U.S. District Court Refuses to Reconsider Allowing the People’s Party to Place a Nominee on the Florida Ballot

On July 25, U.S. District Court Judge Tom Barber refused to reconsider his June 22 ruling, keep the People’s Party from nominating a candidate for Pasco County Commission. People’s Party of Florida v Florida Department of State, m.d., 8:22cv-1274. The People’s Party has been a qualified party since September 2021. Florida doesn’t permit people to register to vote into unqualified parties. Therefore, the People’s Party had no registered members until September 2021. But the law says no one can run be a party nominee who has not been a member of the party for a full year before the filing deadline. Therefore, new parties in Florida can’t have any nominees their first year on the ballot, not even presidential candidates, because in Florida, candidates for presidential elector must be registered members of the party that nominated them.

Judge Barber did not give any reason for denying reconsideration. The party will now ask for injunctive relief from the Eleventh Circuit.


Comments

U.S. District Court Refuses to Reconsider Allowing the People’s Party to Place a Nominee on the Florida Ballot — 8 Comments

  1. Why does a nominee of a party have to be a member of the party, let alone a long-time member?

  2. Every election is NEW.

    14-1 EQUAL ballot access tests for INDIVIDUAL candidates — NOT *parties*.

  3. I agree, Jim. The US Supreme Court in Tashjian v Republican Party of Connecticut, in 1986, said it would be a violation of freedom of association to tell a party that it can’t nominate a non-member. Judge Barber mentioned that and said it doesn’t apply to this case. But he didn’t say why it doesn’t apply.

  4. I support this Florida law. In general, Florida laws should be the model for all other states. We need to Make America Florida! Nobody cares about some idiotic “peoples party.” What people really care about is keeping a die hard Trump led GOP and giving it total control of all branches at all levels of government. To do this we need to fight ruthlessly to eliminate rhinos and demoncrats in Republican clothing and to make those species of subhumans totally extinct, scorching and salting the earth so that no remnants of their DNA could ever be used to reconstitute anything like them ever again. There is absolutely no need for unqualified parties because they are spoilers and a distraction at this point. We are at war, and the left is the enemy. This is very literally true, and it’s time to stop treating it like a game and start to fight a total war to the death which the left has been single handedly doing all along. Hallelujah and Amen!

  5. Mac, the Republican Party was formed on July 6, 1854, and in the fall 1854 elections, it went on to win a plurality in the US House. If Florida had had a law like the one described above, the Republican Party would not have been allowed to have any candidates in the 1854 election.

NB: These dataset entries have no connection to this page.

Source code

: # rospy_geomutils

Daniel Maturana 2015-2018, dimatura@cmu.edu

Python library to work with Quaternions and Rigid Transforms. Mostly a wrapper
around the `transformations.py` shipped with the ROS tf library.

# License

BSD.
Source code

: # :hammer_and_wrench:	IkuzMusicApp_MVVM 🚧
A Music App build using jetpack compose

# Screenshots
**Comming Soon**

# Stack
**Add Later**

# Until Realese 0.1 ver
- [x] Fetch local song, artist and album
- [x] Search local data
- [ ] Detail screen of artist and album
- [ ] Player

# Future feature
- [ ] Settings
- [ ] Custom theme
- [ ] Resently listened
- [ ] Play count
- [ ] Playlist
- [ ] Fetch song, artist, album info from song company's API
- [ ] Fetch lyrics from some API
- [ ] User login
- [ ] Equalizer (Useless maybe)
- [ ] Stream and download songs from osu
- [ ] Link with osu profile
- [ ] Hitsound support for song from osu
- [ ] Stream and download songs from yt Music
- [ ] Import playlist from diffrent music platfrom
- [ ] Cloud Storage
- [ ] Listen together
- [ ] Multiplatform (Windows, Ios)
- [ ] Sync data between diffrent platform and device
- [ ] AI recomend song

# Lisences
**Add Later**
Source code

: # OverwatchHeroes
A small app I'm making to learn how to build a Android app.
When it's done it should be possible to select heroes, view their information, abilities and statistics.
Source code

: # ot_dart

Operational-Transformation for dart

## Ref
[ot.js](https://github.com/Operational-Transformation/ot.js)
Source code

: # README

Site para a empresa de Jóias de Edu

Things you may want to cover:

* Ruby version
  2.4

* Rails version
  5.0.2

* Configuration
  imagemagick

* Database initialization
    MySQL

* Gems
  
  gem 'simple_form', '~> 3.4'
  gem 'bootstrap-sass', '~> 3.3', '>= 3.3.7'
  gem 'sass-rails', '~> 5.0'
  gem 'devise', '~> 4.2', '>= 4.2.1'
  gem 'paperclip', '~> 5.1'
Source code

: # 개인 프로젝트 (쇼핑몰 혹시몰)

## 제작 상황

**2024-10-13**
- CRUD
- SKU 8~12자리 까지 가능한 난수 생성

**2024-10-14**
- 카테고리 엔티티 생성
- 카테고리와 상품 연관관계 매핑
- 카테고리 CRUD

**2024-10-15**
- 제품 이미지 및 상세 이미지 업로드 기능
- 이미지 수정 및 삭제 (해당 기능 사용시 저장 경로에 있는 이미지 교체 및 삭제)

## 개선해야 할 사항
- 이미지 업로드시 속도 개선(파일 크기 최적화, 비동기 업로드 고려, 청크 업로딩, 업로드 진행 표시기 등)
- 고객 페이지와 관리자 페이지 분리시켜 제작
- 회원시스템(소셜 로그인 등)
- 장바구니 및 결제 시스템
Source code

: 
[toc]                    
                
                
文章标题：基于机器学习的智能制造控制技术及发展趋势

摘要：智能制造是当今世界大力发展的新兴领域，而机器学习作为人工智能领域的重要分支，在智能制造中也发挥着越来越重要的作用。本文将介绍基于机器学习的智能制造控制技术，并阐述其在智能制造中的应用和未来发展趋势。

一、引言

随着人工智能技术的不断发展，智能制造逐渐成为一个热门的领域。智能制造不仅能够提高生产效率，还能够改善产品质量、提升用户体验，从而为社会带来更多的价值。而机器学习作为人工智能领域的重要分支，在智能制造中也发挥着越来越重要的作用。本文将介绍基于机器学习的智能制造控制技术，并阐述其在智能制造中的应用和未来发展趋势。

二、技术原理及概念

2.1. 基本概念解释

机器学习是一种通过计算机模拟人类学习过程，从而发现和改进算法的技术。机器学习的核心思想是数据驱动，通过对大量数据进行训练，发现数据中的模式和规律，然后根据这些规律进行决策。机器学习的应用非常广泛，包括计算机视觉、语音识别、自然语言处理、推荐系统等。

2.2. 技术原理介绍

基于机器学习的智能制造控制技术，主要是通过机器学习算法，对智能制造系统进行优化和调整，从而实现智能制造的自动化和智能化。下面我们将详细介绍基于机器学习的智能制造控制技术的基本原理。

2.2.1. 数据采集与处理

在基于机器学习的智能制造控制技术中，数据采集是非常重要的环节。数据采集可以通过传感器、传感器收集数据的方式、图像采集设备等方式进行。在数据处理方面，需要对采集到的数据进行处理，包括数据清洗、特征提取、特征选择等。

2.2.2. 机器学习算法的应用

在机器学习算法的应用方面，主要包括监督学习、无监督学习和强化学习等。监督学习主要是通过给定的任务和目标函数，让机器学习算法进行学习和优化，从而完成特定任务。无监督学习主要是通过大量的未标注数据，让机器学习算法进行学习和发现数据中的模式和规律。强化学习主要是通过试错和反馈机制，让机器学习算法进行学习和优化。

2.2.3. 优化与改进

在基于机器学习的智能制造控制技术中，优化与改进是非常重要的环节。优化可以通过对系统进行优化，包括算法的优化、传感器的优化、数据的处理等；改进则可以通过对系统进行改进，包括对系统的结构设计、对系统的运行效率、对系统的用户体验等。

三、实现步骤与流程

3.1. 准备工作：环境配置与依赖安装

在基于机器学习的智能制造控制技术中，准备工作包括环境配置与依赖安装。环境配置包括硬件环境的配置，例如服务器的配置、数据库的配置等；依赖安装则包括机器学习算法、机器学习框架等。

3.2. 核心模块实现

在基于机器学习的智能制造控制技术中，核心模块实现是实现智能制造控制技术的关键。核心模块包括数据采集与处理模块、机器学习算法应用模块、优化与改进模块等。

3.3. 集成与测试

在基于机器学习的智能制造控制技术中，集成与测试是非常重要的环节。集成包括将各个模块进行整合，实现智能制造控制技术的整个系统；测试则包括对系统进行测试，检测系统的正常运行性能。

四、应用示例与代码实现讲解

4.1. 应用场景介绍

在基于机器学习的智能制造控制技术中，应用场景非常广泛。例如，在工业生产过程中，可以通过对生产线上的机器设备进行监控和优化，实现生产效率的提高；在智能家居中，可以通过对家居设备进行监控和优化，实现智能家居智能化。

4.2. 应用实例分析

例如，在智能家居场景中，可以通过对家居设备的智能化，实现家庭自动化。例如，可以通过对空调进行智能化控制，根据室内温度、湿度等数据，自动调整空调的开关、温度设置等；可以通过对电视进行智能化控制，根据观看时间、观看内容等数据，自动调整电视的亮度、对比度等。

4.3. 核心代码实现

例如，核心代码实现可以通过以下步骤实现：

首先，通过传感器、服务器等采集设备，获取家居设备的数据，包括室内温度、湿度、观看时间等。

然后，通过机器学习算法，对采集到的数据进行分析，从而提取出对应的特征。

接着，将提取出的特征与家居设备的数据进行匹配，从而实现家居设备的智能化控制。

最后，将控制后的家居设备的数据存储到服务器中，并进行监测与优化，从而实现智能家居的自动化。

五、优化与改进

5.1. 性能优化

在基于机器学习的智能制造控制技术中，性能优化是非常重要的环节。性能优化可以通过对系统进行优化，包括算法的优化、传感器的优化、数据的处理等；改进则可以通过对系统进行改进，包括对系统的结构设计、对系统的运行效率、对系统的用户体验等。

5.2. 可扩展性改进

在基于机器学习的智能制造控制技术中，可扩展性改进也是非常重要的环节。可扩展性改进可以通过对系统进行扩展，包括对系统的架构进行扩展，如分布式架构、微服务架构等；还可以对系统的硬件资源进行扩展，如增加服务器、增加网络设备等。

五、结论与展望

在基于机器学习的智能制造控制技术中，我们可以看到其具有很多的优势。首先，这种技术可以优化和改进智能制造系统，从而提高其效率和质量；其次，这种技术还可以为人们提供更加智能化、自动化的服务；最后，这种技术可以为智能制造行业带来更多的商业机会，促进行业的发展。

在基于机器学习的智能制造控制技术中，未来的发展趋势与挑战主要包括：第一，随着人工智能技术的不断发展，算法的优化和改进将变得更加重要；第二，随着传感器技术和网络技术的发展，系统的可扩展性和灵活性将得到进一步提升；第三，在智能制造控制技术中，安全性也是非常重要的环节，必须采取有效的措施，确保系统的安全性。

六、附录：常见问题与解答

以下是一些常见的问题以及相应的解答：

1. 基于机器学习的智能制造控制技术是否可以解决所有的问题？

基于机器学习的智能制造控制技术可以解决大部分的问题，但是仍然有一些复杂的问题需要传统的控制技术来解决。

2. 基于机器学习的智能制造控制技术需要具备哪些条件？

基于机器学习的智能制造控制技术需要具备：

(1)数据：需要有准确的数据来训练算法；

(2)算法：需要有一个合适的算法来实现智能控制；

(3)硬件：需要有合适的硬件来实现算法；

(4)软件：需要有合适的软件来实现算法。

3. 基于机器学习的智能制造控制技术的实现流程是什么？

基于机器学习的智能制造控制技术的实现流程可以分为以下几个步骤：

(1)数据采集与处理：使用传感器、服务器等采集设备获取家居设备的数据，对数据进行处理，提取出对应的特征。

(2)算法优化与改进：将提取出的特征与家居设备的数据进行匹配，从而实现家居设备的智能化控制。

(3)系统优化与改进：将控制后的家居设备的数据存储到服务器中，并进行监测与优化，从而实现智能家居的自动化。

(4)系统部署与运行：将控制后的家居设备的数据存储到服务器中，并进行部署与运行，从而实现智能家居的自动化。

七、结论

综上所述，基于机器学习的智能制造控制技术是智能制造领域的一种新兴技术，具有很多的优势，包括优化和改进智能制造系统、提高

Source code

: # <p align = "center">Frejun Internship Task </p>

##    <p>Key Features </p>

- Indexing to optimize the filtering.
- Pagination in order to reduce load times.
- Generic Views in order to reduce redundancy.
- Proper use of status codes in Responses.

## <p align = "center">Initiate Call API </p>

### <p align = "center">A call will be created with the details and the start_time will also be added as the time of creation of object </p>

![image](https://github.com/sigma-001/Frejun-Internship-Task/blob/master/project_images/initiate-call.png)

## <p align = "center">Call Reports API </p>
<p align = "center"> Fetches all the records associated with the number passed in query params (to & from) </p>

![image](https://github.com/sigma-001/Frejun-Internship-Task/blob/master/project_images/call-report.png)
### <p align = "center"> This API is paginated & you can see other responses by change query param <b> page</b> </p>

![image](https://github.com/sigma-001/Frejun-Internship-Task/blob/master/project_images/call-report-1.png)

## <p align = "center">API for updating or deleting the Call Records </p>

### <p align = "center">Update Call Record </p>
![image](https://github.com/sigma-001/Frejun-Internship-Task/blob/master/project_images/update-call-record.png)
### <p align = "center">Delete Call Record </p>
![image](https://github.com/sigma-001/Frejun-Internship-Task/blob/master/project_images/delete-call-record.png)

  6. Calling the People’s group a party is an insult to actual parties trying to organize.

    They’re a grift with a creep at the top of the organization.

    Six years in, and the closest they’ve come to having a candidate is a weak lawsuit without standing.

  7. Even the state doesn’t claim the plaintiffs don’t have standing. Mostly the state says courts aren’t supposed to change anything too close to an election. But in the past, the US Supreme Court has added candidates to general election ballots later than where we are now in the calendar. In 1968 the Court put George Wallace on the Ohio ballot in September. In 1976 it put Eugene McCarthy on the Texas ballot in October. In 1990 it put the Harold Washington Party on the ballot in Illinois in October. Also in 1980 it kept John Anderson on the Ohio ballot in August.

    Also the federal Appeals Court put Eugene McCarthy on the Florida ballot in October 1976. Back then Florida was in the 5th circuit.